▸ PAGE TEXT
Whereas events like this will help boost Yarmouth's growing reputation as an outstanding sport and tourism destination;

Therefore be it resolved that this House wish organizers and teams the best of luck with their upcoming national tournament, and congratulations to the Yarmouth and Clare businesses that will see a tremendous boost after several years of declining tourism.

Mr. Speaker, I request waiver of notice.

MR. SPEAKER: There has been a request for waiver.

Is it agreed?

It is agreed.

Would all those in favour of the motion please say Aye. Contrary minded, Nay.

The motion is carried.

The honourable member for Halifax Needham.

RESOLUTION NO. 130

MS. MAUREEN MACDONALD: Mr. Speaker, I hereby give notice that on a future day I shall move the adoption of the following resolution:

Whereas the Clemente course in the Humanities, an educational program offered free of charge to those living in poverty, has proven over the past decade to be effective in breaking the cycle of poverty through education; and

[Page 331]

Whereas the St. George's Friends of Clemente Society, led by Chairman, Reverend Canon Dr. Gary Thorne, and Administrative Director, Bruce Russell, has worked diligently and successfully to bring the Clemente Course to Halifax; and

Whereas the first Humanities 101 course was officially launched on Monday, October 17, 2005, the United Nations International Day for the Eradication of Poverty;

Therefore be it resolved that the Nova Scotia Legislature congratulate Reverend Gary Thorne, Mr. Bruce Russell, the members of the St. George's Friends of Clemente Society, and the 30 students in the Humanities 101 course on this successful initiative to combat poverty through education.

▸ INPUT DATA
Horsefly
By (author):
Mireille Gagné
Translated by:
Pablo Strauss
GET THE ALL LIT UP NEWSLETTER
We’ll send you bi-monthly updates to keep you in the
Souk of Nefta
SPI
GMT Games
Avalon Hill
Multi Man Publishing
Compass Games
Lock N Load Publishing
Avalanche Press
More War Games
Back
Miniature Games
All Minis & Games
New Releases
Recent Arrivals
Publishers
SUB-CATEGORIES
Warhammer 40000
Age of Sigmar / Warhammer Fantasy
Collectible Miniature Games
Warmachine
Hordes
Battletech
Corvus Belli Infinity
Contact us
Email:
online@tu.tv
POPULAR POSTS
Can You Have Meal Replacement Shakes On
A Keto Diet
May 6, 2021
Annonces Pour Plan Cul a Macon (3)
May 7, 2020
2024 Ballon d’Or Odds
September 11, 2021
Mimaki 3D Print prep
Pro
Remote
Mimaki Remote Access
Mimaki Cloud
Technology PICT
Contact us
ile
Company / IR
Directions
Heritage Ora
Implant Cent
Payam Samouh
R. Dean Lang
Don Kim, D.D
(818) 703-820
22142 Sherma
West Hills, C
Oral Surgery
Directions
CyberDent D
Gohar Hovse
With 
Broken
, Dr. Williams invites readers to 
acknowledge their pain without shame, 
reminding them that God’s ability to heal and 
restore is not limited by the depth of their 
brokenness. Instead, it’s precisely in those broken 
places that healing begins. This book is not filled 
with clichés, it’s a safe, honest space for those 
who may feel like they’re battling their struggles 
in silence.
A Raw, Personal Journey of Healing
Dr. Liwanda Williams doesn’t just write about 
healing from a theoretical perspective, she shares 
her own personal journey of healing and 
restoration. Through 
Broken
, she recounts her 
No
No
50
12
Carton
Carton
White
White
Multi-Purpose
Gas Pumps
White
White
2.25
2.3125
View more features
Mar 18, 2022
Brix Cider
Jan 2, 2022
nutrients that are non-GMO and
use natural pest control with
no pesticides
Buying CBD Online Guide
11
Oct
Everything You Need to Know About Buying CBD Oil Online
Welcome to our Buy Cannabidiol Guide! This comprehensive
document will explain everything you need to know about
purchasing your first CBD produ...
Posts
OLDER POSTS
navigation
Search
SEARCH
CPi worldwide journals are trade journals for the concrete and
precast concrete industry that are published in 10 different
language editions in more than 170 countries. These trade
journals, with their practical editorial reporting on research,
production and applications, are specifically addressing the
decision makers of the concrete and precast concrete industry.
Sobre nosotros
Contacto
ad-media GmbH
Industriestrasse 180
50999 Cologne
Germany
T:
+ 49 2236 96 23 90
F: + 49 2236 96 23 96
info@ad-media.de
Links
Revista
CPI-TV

▸ TASK INSTRUCTIONS
Using the House transcript, decide whether each statement agrees with it, answering yes or no and quoting the words that settle it:
1. The first Humanities 101 course began on October 17, 2005.
2. The Clemente course charges a fee to its students.
3. The motion about the Yarmouth tournament was defeated.
The listing plays no part in this work.

▸ ANSWER TO THIS EXERCISE
1. Yes: "the first Humanities 101 course was officially launched on Monday, October 17, 2005"
2. No: "offered free of charge to those living in poverty"
3. No: "The motion is carried."